With Beijing's shift from authoritarian apprentice to global enabler, autocrats are now proactively offering to enforce one another's repressive techniques.
However, behind the projection of strength lies a quieter truth: authoritarians govern with deep paranoia. Authoritarianism lacks the feedback loops that allow it to democratically correct itself in open societies. Without the ability to trust its citizens or to distinguish loyalty with silence, it relies on excessive surveillance to preempt any challenges to its rule, and even then, it's failing. The sudden eruption of the White Paper protests during mainland China's zero-COVID era and the unexpected unfurling of pro-democracy banners in Chengdu show that dissent is still possible, even under extreme restrictions. This overreliance on mass surveillance will blind the Chinese Communist Party to genuine social undercurrents that will disrupt its legitimacy as a ruling party.

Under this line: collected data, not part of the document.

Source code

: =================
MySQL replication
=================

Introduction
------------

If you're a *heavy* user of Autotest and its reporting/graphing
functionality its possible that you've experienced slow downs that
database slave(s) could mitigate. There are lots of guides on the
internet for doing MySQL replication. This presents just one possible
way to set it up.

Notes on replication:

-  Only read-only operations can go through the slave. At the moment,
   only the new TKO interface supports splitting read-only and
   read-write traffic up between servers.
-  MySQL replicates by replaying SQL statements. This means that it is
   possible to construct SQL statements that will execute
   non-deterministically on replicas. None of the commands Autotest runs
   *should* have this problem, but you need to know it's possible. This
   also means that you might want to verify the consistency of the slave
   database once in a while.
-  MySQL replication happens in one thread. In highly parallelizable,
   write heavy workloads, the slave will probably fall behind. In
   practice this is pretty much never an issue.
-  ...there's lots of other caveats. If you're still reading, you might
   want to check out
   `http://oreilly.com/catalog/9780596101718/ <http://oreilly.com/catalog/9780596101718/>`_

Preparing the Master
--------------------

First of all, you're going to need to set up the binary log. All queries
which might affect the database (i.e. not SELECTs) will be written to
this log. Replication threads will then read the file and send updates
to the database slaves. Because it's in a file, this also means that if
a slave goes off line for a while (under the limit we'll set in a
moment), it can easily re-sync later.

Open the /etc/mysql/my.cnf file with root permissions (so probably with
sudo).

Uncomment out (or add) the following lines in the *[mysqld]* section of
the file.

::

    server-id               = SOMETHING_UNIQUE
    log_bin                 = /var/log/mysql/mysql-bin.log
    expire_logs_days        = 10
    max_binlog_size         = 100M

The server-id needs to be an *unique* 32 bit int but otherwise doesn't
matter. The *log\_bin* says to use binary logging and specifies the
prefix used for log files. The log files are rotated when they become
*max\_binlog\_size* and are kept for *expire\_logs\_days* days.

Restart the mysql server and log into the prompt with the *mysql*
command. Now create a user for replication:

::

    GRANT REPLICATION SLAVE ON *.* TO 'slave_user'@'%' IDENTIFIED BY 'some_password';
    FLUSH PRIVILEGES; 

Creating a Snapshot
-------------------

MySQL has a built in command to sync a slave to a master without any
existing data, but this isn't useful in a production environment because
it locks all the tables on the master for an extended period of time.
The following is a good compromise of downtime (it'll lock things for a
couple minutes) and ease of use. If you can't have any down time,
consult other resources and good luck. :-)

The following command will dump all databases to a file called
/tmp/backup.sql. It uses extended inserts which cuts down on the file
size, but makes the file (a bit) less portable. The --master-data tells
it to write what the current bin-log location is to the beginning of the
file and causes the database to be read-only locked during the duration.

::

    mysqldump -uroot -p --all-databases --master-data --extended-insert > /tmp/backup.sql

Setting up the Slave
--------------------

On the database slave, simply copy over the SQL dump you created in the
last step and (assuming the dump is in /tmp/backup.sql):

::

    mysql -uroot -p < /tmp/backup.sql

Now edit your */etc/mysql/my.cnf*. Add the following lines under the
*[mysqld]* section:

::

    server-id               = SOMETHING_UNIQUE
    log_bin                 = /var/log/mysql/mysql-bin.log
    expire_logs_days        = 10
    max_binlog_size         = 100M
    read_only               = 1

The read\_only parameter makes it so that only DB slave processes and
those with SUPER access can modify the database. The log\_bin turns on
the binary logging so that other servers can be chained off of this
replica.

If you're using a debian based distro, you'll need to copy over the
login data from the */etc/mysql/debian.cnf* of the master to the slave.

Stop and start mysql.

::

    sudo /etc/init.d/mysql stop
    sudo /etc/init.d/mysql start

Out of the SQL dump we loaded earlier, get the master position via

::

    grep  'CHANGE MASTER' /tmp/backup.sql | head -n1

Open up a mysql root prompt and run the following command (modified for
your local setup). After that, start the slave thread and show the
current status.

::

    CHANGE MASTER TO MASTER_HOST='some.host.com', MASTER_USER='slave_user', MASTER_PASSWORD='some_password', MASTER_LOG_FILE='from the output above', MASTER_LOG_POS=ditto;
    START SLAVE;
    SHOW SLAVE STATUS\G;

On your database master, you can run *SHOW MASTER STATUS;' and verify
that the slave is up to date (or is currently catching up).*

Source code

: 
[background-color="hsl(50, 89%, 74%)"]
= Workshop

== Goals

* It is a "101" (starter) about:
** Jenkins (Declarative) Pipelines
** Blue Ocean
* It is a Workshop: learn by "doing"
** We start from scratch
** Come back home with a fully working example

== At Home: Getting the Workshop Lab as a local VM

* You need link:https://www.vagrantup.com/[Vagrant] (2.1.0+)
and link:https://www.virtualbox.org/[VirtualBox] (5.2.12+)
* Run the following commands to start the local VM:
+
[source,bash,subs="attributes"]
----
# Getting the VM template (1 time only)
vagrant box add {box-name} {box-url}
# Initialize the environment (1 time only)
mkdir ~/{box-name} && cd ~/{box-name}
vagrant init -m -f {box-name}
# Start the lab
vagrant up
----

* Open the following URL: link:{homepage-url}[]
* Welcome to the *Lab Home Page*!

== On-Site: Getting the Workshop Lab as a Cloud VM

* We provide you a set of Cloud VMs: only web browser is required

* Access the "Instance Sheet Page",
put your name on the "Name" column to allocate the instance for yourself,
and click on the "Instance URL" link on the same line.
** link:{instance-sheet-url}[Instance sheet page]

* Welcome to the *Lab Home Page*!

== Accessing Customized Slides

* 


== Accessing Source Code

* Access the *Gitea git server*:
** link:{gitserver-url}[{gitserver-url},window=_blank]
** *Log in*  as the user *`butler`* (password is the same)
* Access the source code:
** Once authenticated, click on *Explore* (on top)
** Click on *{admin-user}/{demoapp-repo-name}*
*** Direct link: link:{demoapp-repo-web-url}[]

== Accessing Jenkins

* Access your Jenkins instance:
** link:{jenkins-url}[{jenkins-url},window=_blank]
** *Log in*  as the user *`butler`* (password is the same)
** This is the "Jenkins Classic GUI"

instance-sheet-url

While the regime refines repression, people refine resistance. There is a limit to what software can suppress — and suppression breeds creativity. When authorities silenced slogans, protesters raised blank signs; when images of state violence were scrubbed from the Internet, diaspora artists, technologists, and archivists reassembled them through AI, immersive installations, and blockchain repositories.
While the streets of Hong Kong may now fall silent on June 4, Tiananmen's memory has not vanished — it has gone global. From candlelight vigils in Taipei and Vancouver to art installations in Berlin and blockchain memorials hosted on GitHub and IPFS, young members of the diaspora are transforming remembrance into resistance. Even under erasure, memory adapts, resisting disappearance not through defiance alone, but through reinvention. What drove the protesters of 1989 — the demand for dignity, truth, and political voice — now pulses through a generation born after the massacre but unwilling to let it be buried.
Attitudes are changing, and the youth are watching.
Elisha Maldonado is the director of communications at the Human Rights Foundation.